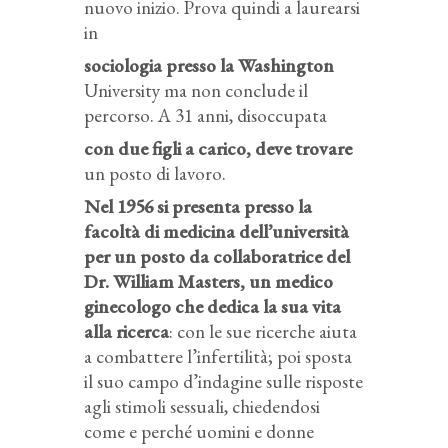
nuovo inizio. Prova quindi a laurearsi
in
sociologia presso la Washington
University ma non conclude il
percorso. A 31 anni, disoccupata
con due figli a carico, deve trovare
un posto di lavoro.
Nel 1956 si presenta presso la
facoltà di medicina dell’università
per un posto da collaboratrice del
Dr. William Masters, un medico
ginecologo che dedica la sua vita
alla ricerca
: con le sue ricerche aiuta
a combattere l’infertilità; poi sposta
il suo campo d’indagine sulle risposte
agli stimoli sessuali, chiedendosi
come e perché uomini e donne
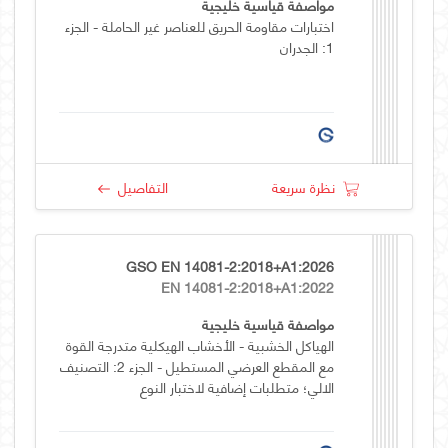
مواصفة قياسية خليجية
اختبارات مقاومة الحريق للعناصر غير الحاملة - الجزء
1: الجدران
نظرة سريعة
التفاصيل
GSO EN 14081-2:2018+A1:2026
EN 14081-2:2018+A1:2022
مواصفة قياسية خليجية
الهياكل الخشبية - الأخشاب الهيكلية متدرجة القوة
مع المقطع العرضي المستطيل - الجزء 2: التصنيف
الالي؛ متطلبات إضافية لاختبار النوع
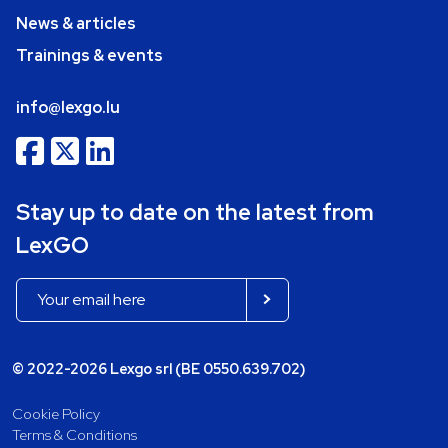
News & articles
Trainings & events
info@lexgo.lu
Stay up to date on the latest from
LexGO
© 2022-2026 Lexgo srl (BE 0550.639.702)
Cookie Policy
Terms & Conditions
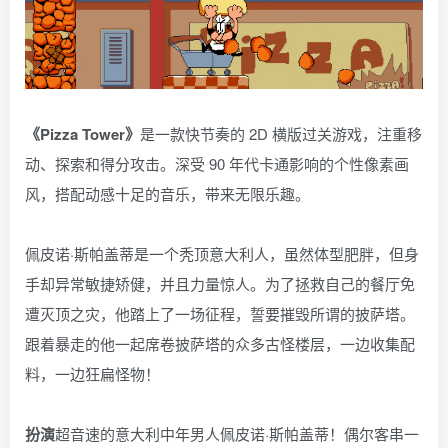
《Pizza Tower》
是一款快节奏的 2D 横版过关游戏，注重移
动、探索和得分攻击。深受 90 年代卡通影响的个性像素画
风，搭配动感十足的音乐，带来无限乐趣。
佩皮诺·斯帕盖蒂是一个秃顶意大利人，虽然体型肥胖，但身
手却异常敏捷矫健，并且力量惊人。为了拯救自己的餐厅免
遭灭顶之灾，他踏上了一场征程，誓要摧毁所谓的披萨塔。
跟着暴走的他一起席卷披萨塔的众多古怪楼层，一边收集配
料，一边狂扁怪物！
扮演
超音速的意大利中年男人佩皮诺·斯帕盖蒂！偶尔客串一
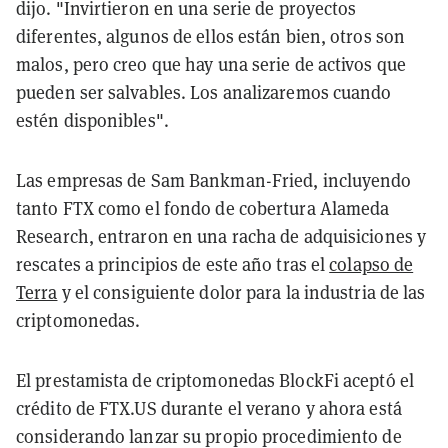
dijo. "Invirtieron en una serie de proyectos
diferentes, algunos de ellos están bien, otros son
malos, pero creo que hay una serie de activos que
pueden ser salvables. Los analizaremos cuando
estén disponibles".
Las empresas de Sam Bankman-Fried, incluyendo
tanto FTX como el fondo de cobertura Alameda
Research, entraron en una racha de adquisiciones y
rescates a principios de este año tras el
colapso de
Terra
y el consiguiente dolor para la industria de las
criptomonedas.
El prestamista de criptomonedas BlockFi aceptó el
crédito de FTX.US durante el verano y ahora está
considerando lanzar su propio procedimiento de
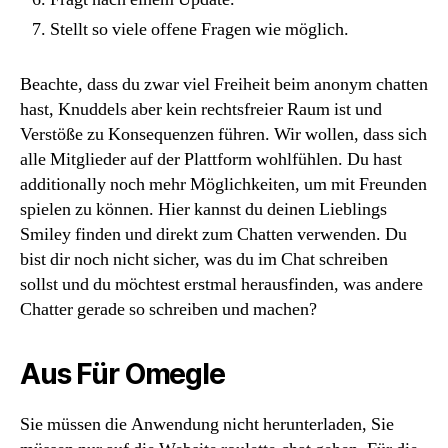
Stellt so viele offene Fragen wie möglich.
Beachte, dass du zwar viel Freiheit beim anonym chatten
hast, Knuddels aber kein rechtsfreier Raum ist und
Verstöße zu Konsequenzen führen. Wir wollen, dass sich
alle Mitglieder auf der Plattform wohlfühlen. Du hast
additionally noch mehr Möglichkeiten, um mit Freunden
spielen zu können. Hier kannst du deinen Lieblings
Smiley finden und direkt zum Chatten verwenden. Du
bist dir noch nicht sicher, was du im Chat schreiben
sollst und du möchtest erstmal herausfinden, was andere
Chatter gerade so schreiben und machen?
Aus Für Omegle
Sie müssen die Anwendung nicht herunterladen, Sie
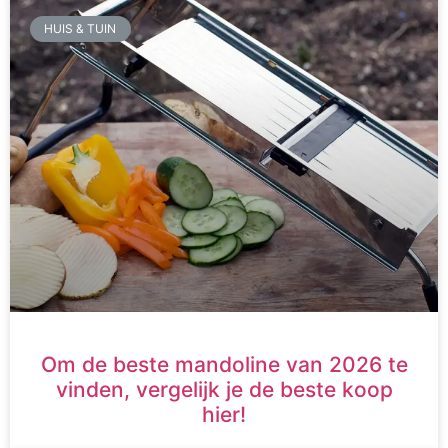
HUIS & TUIN
Om de beste mandoline van 2026 te
vinden, vergelijk je de beste koop
hier!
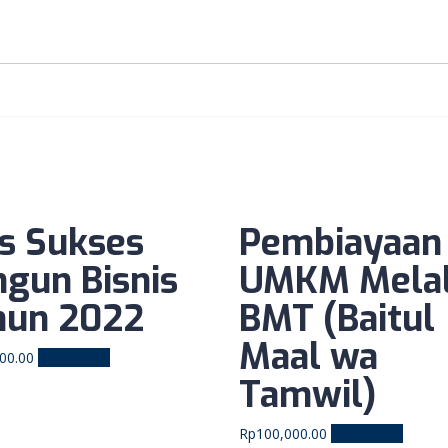
ps Sukses
Pembiayaan
ngun Bisnis
UMKM Melal
hun 2022
BMT (Baitul
Maal wa
00.00
Add to cart
Tamwil)
Rp
100,000.00
Add to cart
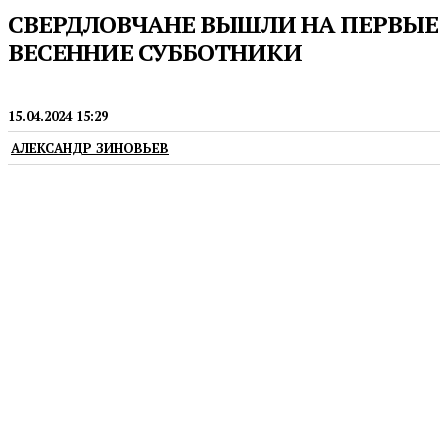
СВЕРДЛОВЧАНЕ ВЫШЛИ НА ПЕРВЫЕ
ВЕСЕННИЕ СУББОТНИКИ
ЭКОЛОГИЯ
15.04.2024 15:29
АЛЕКСАНДР ЗИНОВЬЕВ
До 30 апреля в регионе приведут в порядок парки
и общественные территории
▬▬▬
Set down, word for word, the full listing above, and carry over no pictures.

▸ **Worked solution**
nuovo inizio. Prova quindi a laurearsi
in
sociologia presso la Washington
University ma non conclude il
percorso. A 31 anni, disoccupata
con due figli a carico, deve trovare
un posto di lavoro.
Nel 1956 si presenta presso la
facoltà di medicina dell’università
per un posto da collaboratrice del
Dr. William Masters, un medico
ginecologo che dedica la sua vita
alla ricerca
: con le sue ricerche aiuta
a combattere l’infertilità; poi sposta
il suo campo d’indagine sulle risposte
agli stimoli sessuali, chiedendosi
come e perché uomini e donne
مواصفة قياسية خليجية
اختبارات مقاومة الحريق للعناصر غير الحاملة - الجزء
1: الجدران
نظرة سريعة
التفاصيل
GSO EN 14081-2:2018+A1:2026
EN 14081-2:2018+A1:2022
مواصفة قياسية خليجية
الهياكل الخشبية - الأخشاب الهيكلية متدرجة القوة
مع المقطع العرضي المستطيل - الجزء 2: التصنيف
الالي؛ متطلبات إضافية لاختبار النوع
News & articles
Trainings & events
info@lexgo.lu
Stay up to date on the latest from
LexGO
© 2022-2026 Lexgo srl (BE 0550.639.702)
Cookie Policy
Terms & Conditions
《Pizza Tower》
是一款快节奏的 2D 横版过关游戏，注重移
动、探索和得分攻击。深受 90 年代卡通影响的个性像素画
风，搭配动感十足的音乐，带来无限乐趣。
佩皮诺·斯帕盖蒂是一个秃顶意大利人，虽然体型肥胖，但身
手却异常敏捷矫健，并且力量惊人。为了拯救自己的餐厅免
遭灭顶之灾，他踏上了一场征程，誓要摧毁所谓的披萨塔。
跟着暴走的他一起席卷披萨塔的众多古怪楼层，一边收集配
料，一边狂扁怪物！
扮演
超音速的意大利中年男人佩皮诺·斯帕盖蒂！偶尔客串一
dijo. "Invirtieron en una serie de proyectos
diferentes, algunos de ellos están bien, otros son
malos, pero creo que hay una serie de activos que
pueden ser salvables. Los analizaremos cuando
estén disponibles".
Las empresas de Sam Bankman-Fried, incluyendo
tanto FTX como el fondo de cobertura Alameda
Research, entraron en una racha de adquisiciones y
rescates a principios de este año tras el
colapso de
Terra
y el consiguiente dolor para la industria de las
criptomonedas.
El prestamista de criptomonedas BlockFi aceptó el
crédito de FTX.US durante el verano y ahora está
considerando lanzar su propio procedimiento de
Stellt so viele offene Fragen wie möglich.
Beachte, dass du zwar viel Freiheit beim anonym chatten
hast, Knuddels aber kein rechtsfreier Raum ist und
Verstöße zu Konsequenzen führen. Wir wollen, dass sich
alle Mitglieder auf der Plattform wohlfühlen. Du hast
additionally noch mehr Möglichkeiten, um mit Freunden
spielen zu können. Hier kannst du deinen Lieblings
Smiley finden und direkt zum Chatten verwenden. Du
bist dir noch nicht sicher, was du im Chat schreiben
sollst und du möchtest erstmal herausfinden, was andere
Chatter gerade so schreiben und machen?
Aus Für Omegle
Sie müssen die Anwendung nicht herunterladen, Sie
HUIS & TUIN
Om de beste mandoline van 2026 te
vinden, vergelijk je de beste koop
hier!
ps Sukses
Pembiayaan
ngun Bisnis
UMKM Melal
hun 2022
BMT (Baitul
Maal wa
00.00
Add to cart
Tamwil)
Rp
100,000.00
Add to cart
СВЕРДЛОВЧАНЕ ВЫШЛИ НА ПЕРВЫЕ
ВЕСЕННИЕ СУББОТНИКИ
ЭКОЛОГИЯ
15.04.2024 15:29
АЛЕКСАНДР ЗИНОВЬЕВ
До 30 апреля в регионе приведут в порядок парки
и общественные территории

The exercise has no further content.